Segment Start: Data supplied

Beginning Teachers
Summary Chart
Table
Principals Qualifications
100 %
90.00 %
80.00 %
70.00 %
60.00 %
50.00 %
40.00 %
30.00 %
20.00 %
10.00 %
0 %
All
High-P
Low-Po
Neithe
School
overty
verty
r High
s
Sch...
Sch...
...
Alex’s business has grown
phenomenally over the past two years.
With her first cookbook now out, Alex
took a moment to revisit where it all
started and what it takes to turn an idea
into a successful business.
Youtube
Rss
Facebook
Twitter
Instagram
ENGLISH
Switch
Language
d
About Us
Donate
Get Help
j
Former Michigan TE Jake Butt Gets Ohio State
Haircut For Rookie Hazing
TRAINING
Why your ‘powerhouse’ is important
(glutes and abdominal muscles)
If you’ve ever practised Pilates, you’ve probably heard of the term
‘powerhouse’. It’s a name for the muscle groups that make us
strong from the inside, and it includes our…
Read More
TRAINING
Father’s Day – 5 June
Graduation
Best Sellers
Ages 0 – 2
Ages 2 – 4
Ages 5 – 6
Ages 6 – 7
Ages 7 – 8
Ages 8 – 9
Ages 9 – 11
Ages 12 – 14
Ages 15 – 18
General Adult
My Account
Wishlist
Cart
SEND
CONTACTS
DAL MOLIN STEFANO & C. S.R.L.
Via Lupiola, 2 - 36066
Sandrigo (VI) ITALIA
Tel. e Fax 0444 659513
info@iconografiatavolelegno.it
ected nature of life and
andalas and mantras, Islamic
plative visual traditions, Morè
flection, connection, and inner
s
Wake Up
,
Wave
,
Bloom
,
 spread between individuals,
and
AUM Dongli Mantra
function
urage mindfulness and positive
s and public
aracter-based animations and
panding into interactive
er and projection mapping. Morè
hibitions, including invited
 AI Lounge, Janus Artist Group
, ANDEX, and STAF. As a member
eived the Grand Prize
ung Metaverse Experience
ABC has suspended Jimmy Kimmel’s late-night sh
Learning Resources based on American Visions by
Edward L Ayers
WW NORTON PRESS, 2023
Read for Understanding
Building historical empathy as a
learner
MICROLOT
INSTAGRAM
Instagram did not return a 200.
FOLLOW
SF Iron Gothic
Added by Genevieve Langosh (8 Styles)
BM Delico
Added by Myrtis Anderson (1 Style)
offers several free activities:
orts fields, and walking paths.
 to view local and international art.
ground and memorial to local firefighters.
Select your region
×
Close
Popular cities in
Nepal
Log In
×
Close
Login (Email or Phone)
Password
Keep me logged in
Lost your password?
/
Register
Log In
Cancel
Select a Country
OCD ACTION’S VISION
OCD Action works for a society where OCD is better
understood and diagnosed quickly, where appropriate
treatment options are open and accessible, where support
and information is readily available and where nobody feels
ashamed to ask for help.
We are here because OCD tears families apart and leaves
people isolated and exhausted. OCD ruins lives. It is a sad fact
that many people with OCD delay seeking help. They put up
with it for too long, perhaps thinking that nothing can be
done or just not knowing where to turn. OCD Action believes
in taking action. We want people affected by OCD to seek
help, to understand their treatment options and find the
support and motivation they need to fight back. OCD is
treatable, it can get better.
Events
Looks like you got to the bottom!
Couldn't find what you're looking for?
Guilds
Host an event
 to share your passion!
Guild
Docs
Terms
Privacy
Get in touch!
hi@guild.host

Segment End: Data supplied

About this task: Print every line of the records above verbatim, keeping each line in its original order.

Expected output:
Beginning Teachers
Summary Chart
Table
Principals Qualifications
100 %
90.00 %
80.00 %
70.00 %
60.00 %
50.00 %
40.00 %
30.00 %
20.00 %
10.00 %
0 %
All
High-P
Low-Po
Neithe
School
overty
verty
r High
s
Sch...
Sch...
...
Alex’s business has grown
phenomenally over the past two years.
With her first cookbook now out, Alex
took a moment to revisit where it all
started and what it takes to turn an idea
into a successful business.
Youtube
Rss
Facebook
Twitter
Instagram
ENGLISH
Switch
Language
d
About Us
Donate
Get Help
j
Former Michigan TE Jake Butt Gets Ohio State
Haircut For Rookie Hazing
TRAINING
Why your ‘powerhouse’ is important
(glutes and abdominal muscles)
If you’ve ever practised Pilates, you’ve probably heard of the term
‘powerhouse’. It’s a name for the muscle groups that make us
strong from the inside, and it includes our…
Read More
TRAINING
Father’s Day – 5 June
Graduation
Best Sellers
Ages 0 – 2
Ages 2 – 4
Ages 5 – 6
Ages 6 – 7
Ages 7 – 8
Ages 8 – 9
Ages 9 – 11
Ages 12 – 14
Ages 15 – 18
General Adult
My Account
Wishlist
Cart
SEND
CONTACTS
DAL MOLIN STEFANO & C. S.R.L.
Via Lupiola, 2 - 36066
Sandrigo (VI) ITALIA
Tel. e Fax 0444 659513
info@iconografiatavolelegno.it
ected nature of life and
andalas and mantras, Islamic
plative visual traditions, Morè
flection, connection, and inner
s
Wake Up
,
Wave
,
Bloom
,
 spread between individuals,
and
AUM Dongli Mantra
function
urage mindfulness and positive
s and public
aracter-based animations and
panding into interactive
er and projection mapping. Morè
hibitions, including invited
 AI Lounge, Janus Artist Group
, ANDEX, and STAF. As a member
eived the Grand Prize
ung Metaverse Experience
ABC has suspended Jimmy Kimmel’s late-night sh
Learning Resources based on American Visions by
Edward L Ayers
WW NORTON PRESS, 2023
Read for Understanding
Building historical empathy as a
learner
MICROLOT
INSTAGRAM
Instagram did not return a 200.
FOLLOW
SF Iron Gothic
Added by Genevieve Langosh (8 Styles)
BM Delico
Added by Myrtis Anderson (1 Style)
offers several free activities:
orts fields, and walking paths.
 to view local and international art.
ground and memorial to local firefighters.
Select your region
×
Close
Popular cities in
Nepal
Log In
×
Close
Login (Email or Phone)
Password
Keep me logged in
Lost your password?
/
Register
Log In
Cancel
Select a Country
OCD ACTION’S VISION
OCD Action works for a society where OCD is better
understood and diagnosed quickly, where appropriate
treatment options are open and accessible, where support
and information is readily available and where nobody feels
ashamed to ask for help.
We are here because OCD tears families apart and leaves
people isolated and exhausted. OCD ruins lives. It is a sad fact
that many people with OCD delay seeking help. They put up
with it for too long, perhaps thinking that nothing can be
done or just not knowing where to turn. OCD Action believes
in taking action. We want people affected by OCD to seek
help, to understand their treatment options and find the
support and motivation they need to fight back. OCD is
treatable, it can get better.
Events
Looks like you got to the bottom!
Couldn't find what you're looking for?
Guilds
Host an event
 to share your passion!
Guild
Docs
Terms
Privacy
Get in touch!
hi@guild.host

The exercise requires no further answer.